Reinike’s wiliness was proven once again. Mr. Braun and Isegrim were set free and in redress they were served Pastor Bellyn on a platter, fresh from the royal kitchen, executed as punishment for the disgusting deed of eating Lampe. No one got hold of Reinike, but they were happy punish his accomplice.

And so Reinike traveled on in the dark, the pure, absolute intellect in the figure of an animal.
This is just a small part of the one hundred-page story. When the children have heard enough of Reinike they no longer want to hear more. They are tired of the cowardice, lies, and cruelty. The children become gentle, but that is not the most important effect. The most important thing after three weeks with Reinike fox is that they are no longer the same children. They know more; they have received a lesson in hypocrisy and irony. It is more difficult to be a teacher after this block. The children have laughed a lot, but they also feel badly for Reinike’s victims. The fox would have been impossible to present without Francis. The children have seen two extreme possibilities among animals and saints.

Selma Lagerlof presents a synthesis of the animal and saint in her legend of Raniero de Raniero, a weaponsmith in Florence, later a warrior and a very tough guy. He became a crusader and one of the first to climb the wall of Jerusalem. He is the most courageous, strongest and brutal warrior in the crusader army. During his bloody career he sent his greatest trophies to a certain Madonna picture in his hometown to make his successes known. He was just as arrogant when he lost. After the conquest of Jerusalem he received a special reward for his bravery, to be the first to light a candle from the eternal .ame on the altar of the Holy City. But that same evening, during a feast the jester dares him to carry the candle to Florence without letting the flame go out.

“You think I can not do so!” replies Raniero.
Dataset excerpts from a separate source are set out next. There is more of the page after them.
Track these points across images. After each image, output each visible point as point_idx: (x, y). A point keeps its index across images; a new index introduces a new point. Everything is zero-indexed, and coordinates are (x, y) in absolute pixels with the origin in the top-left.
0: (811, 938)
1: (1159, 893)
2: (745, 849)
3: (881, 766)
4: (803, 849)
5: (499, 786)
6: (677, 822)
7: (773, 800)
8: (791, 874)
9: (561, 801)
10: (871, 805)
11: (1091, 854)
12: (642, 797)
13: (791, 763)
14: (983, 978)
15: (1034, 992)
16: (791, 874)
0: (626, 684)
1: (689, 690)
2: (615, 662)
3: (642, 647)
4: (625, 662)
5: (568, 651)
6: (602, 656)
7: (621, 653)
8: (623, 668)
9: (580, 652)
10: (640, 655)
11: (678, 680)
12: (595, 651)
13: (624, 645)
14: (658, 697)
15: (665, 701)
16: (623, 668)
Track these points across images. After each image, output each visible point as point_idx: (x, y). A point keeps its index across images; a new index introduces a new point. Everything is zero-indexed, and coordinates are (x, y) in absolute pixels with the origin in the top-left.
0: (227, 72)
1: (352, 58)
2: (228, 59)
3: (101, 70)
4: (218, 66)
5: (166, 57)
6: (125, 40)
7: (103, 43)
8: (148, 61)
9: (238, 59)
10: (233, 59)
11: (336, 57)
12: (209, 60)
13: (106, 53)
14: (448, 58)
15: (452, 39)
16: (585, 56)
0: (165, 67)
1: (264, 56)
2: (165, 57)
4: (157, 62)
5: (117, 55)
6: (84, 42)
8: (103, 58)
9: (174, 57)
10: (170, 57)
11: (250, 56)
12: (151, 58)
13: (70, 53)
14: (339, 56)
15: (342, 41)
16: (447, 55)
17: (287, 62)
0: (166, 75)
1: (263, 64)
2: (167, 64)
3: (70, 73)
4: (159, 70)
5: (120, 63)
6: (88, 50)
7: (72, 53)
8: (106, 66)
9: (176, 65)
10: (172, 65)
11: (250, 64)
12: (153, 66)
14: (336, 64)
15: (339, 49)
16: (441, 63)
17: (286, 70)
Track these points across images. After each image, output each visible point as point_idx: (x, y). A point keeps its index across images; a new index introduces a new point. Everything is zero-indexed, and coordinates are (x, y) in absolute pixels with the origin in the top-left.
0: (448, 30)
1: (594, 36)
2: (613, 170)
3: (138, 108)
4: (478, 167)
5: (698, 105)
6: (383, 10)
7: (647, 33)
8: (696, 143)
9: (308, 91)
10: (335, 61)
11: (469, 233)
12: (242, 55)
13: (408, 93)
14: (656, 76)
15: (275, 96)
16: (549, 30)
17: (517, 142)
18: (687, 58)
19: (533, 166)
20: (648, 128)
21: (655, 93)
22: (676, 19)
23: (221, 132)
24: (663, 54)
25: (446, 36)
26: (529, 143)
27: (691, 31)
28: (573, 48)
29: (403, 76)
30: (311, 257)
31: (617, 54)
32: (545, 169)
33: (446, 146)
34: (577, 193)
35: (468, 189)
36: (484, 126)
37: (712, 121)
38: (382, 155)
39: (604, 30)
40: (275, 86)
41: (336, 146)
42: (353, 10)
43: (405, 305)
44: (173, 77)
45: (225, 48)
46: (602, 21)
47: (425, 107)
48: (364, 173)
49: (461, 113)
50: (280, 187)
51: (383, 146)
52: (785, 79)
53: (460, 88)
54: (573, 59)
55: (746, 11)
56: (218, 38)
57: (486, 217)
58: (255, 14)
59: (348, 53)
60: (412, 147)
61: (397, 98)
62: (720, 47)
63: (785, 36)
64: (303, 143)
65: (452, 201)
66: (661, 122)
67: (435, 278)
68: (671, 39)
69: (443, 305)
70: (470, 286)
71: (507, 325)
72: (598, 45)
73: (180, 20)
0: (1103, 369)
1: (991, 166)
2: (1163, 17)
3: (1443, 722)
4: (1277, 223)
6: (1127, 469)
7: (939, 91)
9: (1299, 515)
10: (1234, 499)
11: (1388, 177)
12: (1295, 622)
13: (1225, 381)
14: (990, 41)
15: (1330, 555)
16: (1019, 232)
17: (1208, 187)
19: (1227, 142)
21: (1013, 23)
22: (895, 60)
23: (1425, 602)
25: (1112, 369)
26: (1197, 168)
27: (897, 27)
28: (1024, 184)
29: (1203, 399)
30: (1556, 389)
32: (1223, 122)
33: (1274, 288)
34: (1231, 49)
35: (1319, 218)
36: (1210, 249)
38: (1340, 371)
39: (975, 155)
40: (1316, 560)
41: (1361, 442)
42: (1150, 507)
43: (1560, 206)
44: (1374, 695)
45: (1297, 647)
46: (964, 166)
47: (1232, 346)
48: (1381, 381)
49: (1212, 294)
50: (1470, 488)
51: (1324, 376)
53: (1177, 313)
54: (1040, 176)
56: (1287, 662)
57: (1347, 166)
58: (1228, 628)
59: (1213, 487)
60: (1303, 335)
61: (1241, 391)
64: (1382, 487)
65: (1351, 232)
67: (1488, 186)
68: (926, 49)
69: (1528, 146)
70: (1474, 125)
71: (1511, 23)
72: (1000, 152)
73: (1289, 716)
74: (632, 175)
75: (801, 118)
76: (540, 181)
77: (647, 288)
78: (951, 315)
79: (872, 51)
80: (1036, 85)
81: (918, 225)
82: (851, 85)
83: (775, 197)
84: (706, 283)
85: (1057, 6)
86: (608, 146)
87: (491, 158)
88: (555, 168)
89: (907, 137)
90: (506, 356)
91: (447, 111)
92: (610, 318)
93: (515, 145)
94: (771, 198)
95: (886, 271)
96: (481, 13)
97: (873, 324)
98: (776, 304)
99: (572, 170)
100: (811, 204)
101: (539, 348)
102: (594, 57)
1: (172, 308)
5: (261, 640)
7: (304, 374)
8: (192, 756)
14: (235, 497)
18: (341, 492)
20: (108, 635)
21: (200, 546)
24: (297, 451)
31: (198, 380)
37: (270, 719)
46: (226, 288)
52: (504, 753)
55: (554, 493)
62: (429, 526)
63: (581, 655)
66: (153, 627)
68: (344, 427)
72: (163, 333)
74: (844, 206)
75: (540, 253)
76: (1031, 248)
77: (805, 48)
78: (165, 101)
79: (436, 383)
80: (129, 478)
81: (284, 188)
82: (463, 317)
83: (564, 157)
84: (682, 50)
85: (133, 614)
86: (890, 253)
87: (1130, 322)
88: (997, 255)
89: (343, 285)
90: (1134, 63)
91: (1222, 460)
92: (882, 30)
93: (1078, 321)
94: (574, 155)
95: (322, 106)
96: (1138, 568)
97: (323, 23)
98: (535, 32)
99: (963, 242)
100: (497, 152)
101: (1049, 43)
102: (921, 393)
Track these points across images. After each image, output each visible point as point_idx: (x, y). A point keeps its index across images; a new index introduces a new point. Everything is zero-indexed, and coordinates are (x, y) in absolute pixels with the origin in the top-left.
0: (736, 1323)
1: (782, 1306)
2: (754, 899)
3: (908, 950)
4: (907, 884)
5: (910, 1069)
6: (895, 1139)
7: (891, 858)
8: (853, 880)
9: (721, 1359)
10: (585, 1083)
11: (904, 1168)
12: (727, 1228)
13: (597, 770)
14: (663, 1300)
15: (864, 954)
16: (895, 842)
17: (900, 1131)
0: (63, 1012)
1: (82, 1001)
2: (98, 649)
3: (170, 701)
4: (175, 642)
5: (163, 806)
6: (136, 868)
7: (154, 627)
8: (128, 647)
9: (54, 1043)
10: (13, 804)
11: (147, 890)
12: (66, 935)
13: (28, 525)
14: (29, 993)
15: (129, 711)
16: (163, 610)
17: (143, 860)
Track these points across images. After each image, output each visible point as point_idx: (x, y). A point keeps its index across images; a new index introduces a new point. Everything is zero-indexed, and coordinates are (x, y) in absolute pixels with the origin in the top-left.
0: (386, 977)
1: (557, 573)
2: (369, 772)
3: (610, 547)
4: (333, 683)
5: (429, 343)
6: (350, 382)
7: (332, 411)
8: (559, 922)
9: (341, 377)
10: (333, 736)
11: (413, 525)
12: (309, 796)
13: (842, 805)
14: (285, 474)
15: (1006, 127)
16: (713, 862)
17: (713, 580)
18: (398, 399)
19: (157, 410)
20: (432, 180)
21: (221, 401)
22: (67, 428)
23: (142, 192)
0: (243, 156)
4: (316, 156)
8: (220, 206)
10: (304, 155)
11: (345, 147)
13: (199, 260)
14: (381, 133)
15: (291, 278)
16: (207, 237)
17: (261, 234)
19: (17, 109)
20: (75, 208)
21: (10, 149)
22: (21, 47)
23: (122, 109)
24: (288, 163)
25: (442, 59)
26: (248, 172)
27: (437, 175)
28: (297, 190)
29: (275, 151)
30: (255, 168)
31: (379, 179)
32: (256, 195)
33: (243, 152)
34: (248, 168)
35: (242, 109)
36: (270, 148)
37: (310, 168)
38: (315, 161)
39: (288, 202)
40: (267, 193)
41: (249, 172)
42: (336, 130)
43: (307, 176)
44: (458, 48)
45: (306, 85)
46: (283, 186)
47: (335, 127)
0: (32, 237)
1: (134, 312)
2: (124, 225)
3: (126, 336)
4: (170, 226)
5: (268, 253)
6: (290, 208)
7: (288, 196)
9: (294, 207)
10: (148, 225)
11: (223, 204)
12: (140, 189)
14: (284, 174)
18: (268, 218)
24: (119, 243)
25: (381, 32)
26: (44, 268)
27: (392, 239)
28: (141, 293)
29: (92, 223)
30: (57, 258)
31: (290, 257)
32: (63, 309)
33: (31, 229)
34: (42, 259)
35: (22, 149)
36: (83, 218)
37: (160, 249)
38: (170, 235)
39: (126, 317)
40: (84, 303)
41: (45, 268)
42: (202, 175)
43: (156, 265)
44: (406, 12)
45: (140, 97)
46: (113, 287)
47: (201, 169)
And so the bet was on. The next morning the crusader rode off alone on his horse in his armor with weapons and a unlit candles on his belt, carrying the holy, burning light in his hand. The dangers he encounters bringing the candle to Florence are much larger than the usual pains and dangers of a soldier. The flame shall not go out! He withstands insults, pain and grief. He cannot defend himself because the flame must be protected. He cannot free. He cannot sleep. He cannot rest or his armor, weapons and horse could be stolen. Raniero becomes sick, weak, thin and grungy. They call him pazzo, the idiot. But that does not matter to one who protects the flame. He soon learns his lesson: he who carries a flame can only succeed if he forgets all other thoughts, if he, in the morning, at midday, in the evening and in the night thinks only of the flame.

When Raniero returned to Florence the flame burned brightly, but he was a changed man. He still had the powerful forces but his goals were different. This legend includes one thousand years of history. The road from Jerusalem to Florence is very long. The story of Raniero is the story of humankind. These stories give children a lively, direct and very exciting drama. They provide nourishment, from which the children can live and grow. Every glance, every handshake, every drawing and every question exposes relationships with “birds,” “boats,” the “hare,” the “witch,” or the “saint.” The children meet themselves.